A note on the Newman-Unti group and the BMS charge algebra in terms of Newman-Penrose coefficients

TL;DR

This paper revisits the symmetry algebra of asymptotically flat spacetimes at null infinity, showing its structure and including local conformal transformations, with explicit construction of surface charges and their algebra.

Contribution

It demonstrates the isomorphism of the Newman-Unti algebra to a BMS algebra extended by local conformal transformations and details the Newman-Penrose coefficients' conformal properties.

Findings

The symmetry algebra is isomorphic to the BMS algebra plus conformal rescalings.

Surface charges are constructed and their algebra derived.

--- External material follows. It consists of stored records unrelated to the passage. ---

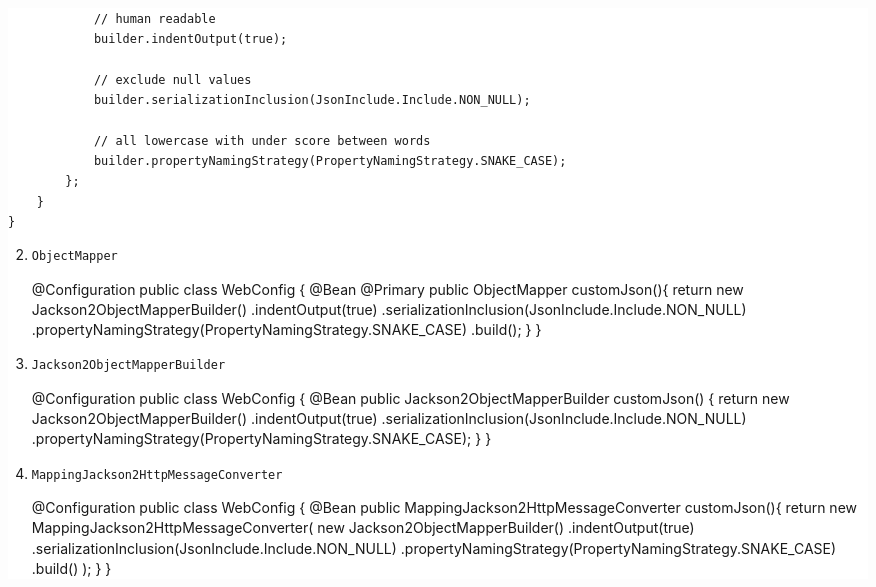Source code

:                 // human readable
                builder.indentOutput(true);
     
                // exclude null values
                builder.serializationInclusion(JsonInclude.Include.NON_NULL);
     
                // all lowercase with under score between words
                builder.propertyNamingStrategy(PropertyNamingStrategy.SNAKE_CASE);
            };
        }
    }

2. `ObjectMapper`

    @Configuration
    public class WebConfig 
    {
        @Bean
        @Primary
        public ObjectMapper customJson(){
            return new Jackson2ObjectMapperBuilder()
            .indentOutput(true)
            .serializationInclusion(JsonInclude.Include.NON_NULL)
            .propertyNamingStrategy(PropertyNamingStrategy.SNAKE_CASE)
            .build();
        }
    }

3. `Jackson2ObjectMapperBuilder`

    @Configuration
    public class WebConfig 
    {
        @Bean
        public Jackson2ObjectMapperBuilder customJson() {
            return new Jackson2ObjectMapperBuilder()
                .indentOutput(true)
                .serializationInclusion(JsonInclude.Include.NON_NULL)
                .propertyNamingStrategy(PropertyNamingStrategy.SNAKE_CASE);
        }
    }

4. `MappingJackson2HttpMessageConverter`

    @Configuration
    public class WebConfig 
    {
        @Bean
        public MappingJackson2HttpMessageConverter customJson(){
        return new MappingJackson2HttpMessageConverter(
            new Jackson2ObjectMapperBuilder()
                .indentOutput(true)
                .serializationInclusion(JsonInclude.Include.NON_NULL)
                .propertyNamingStrategy(PropertyNamingStrategy.SNAKE_CASE)
                .build()
            );
        } 
    }
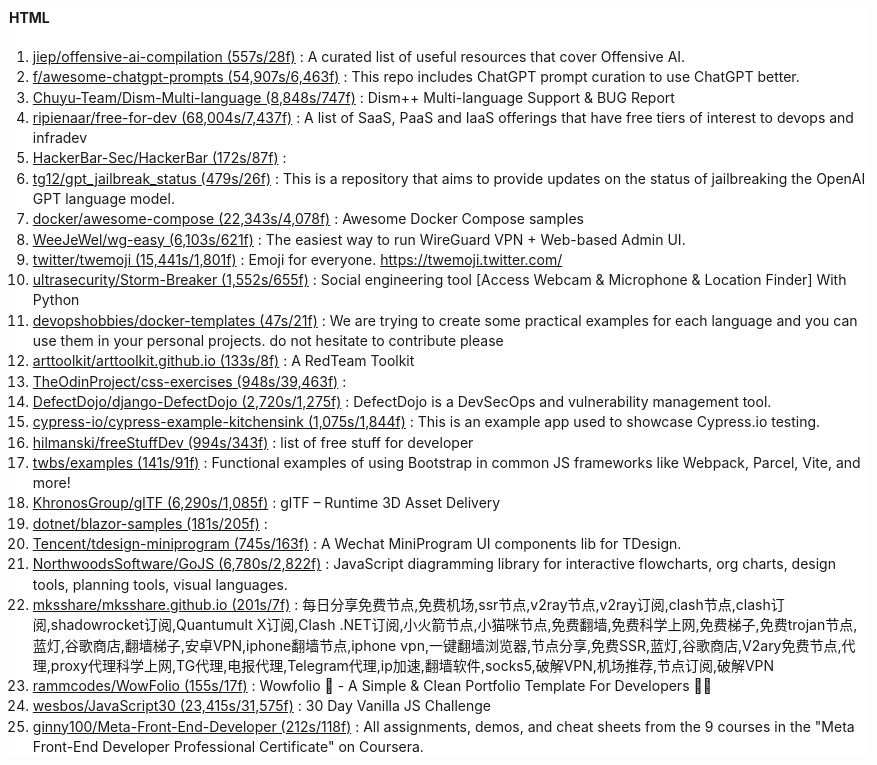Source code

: #### HTML
1. [jiep/offensive-ai-compilation (557s/28f)](https://github.com/jiep/offensive-ai-compilation) : A curated list of useful resources that cover Offensive AI.
2. [f/awesome-chatgpt-prompts (54,907s/6,463f)](https://github.com/f/awesome-chatgpt-prompts) : This repo includes ChatGPT prompt curation to use ChatGPT better.
3. [Chuyu-Team/Dism-Multi-language (8,848s/747f)](https://github.com/Chuyu-Team/Dism-Multi-language) : Dism++ Multi-language Support & BUG Report
4. [ripienaar/free-for-dev (68,004s/7,437f)](https://github.com/ripienaar/free-for-dev) : A list of SaaS, PaaS and IaaS offerings that have free tiers of interest to devops and infradev
5. [HackerBar-Sec/HackerBar (172s/87f)](https://github.com/HackerBar-Sec/HackerBar) : 
6. [tg12/gpt_jailbreak_status (479s/26f)](https://github.com/tg12/gpt_jailbreak_status) : This is a repository that aims to provide updates on the status of jailbreaking the OpenAI GPT language model.
7. [docker/awesome-compose (22,343s/4,078f)](https://github.com/docker/awesome-compose) : Awesome Docker Compose samples
8. [WeeJeWel/wg-easy (6,103s/621f)](https://github.com/WeeJeWel/wg-easy) : The easiest way to run WireGuard VPN + Web-based Admin UI.
9. [twitter/twemoji (15,441s/1,801f)](https://github.com/twitter/twemoji) : Emoji for everyone. https://twemoji.twitter.com/
10. [ultrasecurity/Storm-Breaker (1,552s/655f)](https://github.com/ultrasecurity/Storm-Breaker) : Social engineering tool [Access Webcam & Microphone & Location Finder] With Python
11. [devopshobbies/docker-templates (47s/21f)](https://github.com/devopshobbies/docker-templates) : We are trying to create some practical examples for each language and you can use them in your personal projects. do not hesitate to contribute please
12. [arttoolkit/arttoolkit.github.io (133s/8f)](https://github.com/arttoolkit/arttoolkit.github.io) : A RedTeam Toolkit
13. [TheOdinProject/css-exercises (948s/39,463f)](https://github.com/TheOdinProject/css-exercises) : 
14. [DefectDojo/django-DefectDojo (2,720s/1,275f)](https://github.com/DefectDojo/django-DefectDojo) : DefectDojo is a DevSecOps and vulnerability management tool.
15. [cypress-io/cypress-example-kitchensink (1,075s/1,844f)](https://github.com/cypress-io/cypress-example-kitchensink) : This is an example app used to showcase Cypress.io testing.
16. [hilmanski/freeStuffDev (994s/343f)](https://github.com/hilmanski/freeStuffDev) : list of free stuff for developer
17. [twbs/examples (141s/91f)](https://github.com/twbs/examples) : Functional examples of using Bootstrap in common JS frameworks like Webpack, Parcel, Vite, and more!
18. [KhronosGroup/glTF (6,290s/1,085f)](https://github.com/KhronosGroup/glTF) : glTF – Runtime 3D Asset Delivery
19. [dotnet/blazor-samples (181s/205f)](https://github.com/dotnet/blazor-samples) : 
20. [Tencent/tdesign-miniprogram (745s/163f)](https://github.com/Tencent/tdesign-miniprogram) : A Wechat MiniProgram UI components lib for TDesign.
21. [NorthwoodsSoftware/GoJS (6,780s/2,822f)](https://github.com/NorthwoodsSoftware/GoJS) : JavaScript diagramming library for interactive flowcharts, org charts, design tools, planning tools, visual languages.
22. [mksshare/mksshare.github.io (201s/7f)](https://github.com/mksshare/mksshare.github.io) : 每日分享免费节点,免费机场,ssr节点,v2ray节点,v2ray订阅,clash节点,clash订阅,shadowrocket订阅,Quantumult X订阅,Clash .NET订阅,小火箭节点,小猫咪节点,免费翻墙,免费科学上网,免费梯子,免费trojan节点,蓝灯,谷歌商店,翻墙梯子,安卓VPN,iphone翻墙节点,iphone vpn,一键翻墙浏览器,节点分享,免费SSR,蓝灯,谷歌商店,V2ary免费节点,代理,proxy代理科学上网,TG代理,电报代理,Telegram代理,ip加速,翻墙软件,socks5,破解VPN,机场推荐,节点订阅,破解VPN
23. [rammcodes/WowFolio (155s/17f)](https://github.com/rammcodes/WowFolio) : Wowfolio 🦄 - A Simple & Clean Portfolio Template For Developers 👨‍💻
24. [wesbos/JavaScript30 (23,415s/31,575f)](https://github.com/wesbos/JavaScript30) : 30 Day Vanilla JS Challenge
25. [ginny100/Meta-Front-End-Developer (212s/118f)](https://github.com/ginny100/Meta-Front-End-Developer) : All assignments, demos, and cheat sheets from the 9 courses in the "Meta Front-End Developer Professional Certificate" on Coursera.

Local conformal transformations can be consistently incorporated.

Abstract

The symmetry algebra of asymptotically flat spacetimes at null infinity in four dimensions in the sense of Newman and Unti is revisited. As in the Bondi-Metzner-Sachs gauge, it is shown to be isomorphic to the direct sum of the abelian algebra of infinitesimal conformal rescalings with bms4. The latter algebra is the semi-direct sum of infinitesimal supertranslations with the conformal Killing vectors of the Riemann sphere. Infinitesimal local conformal transformations can then consistently be included. We work out the local conformal properties of the relevant Newman-Penrose coefficients, construct the surface charges and derive their algebra.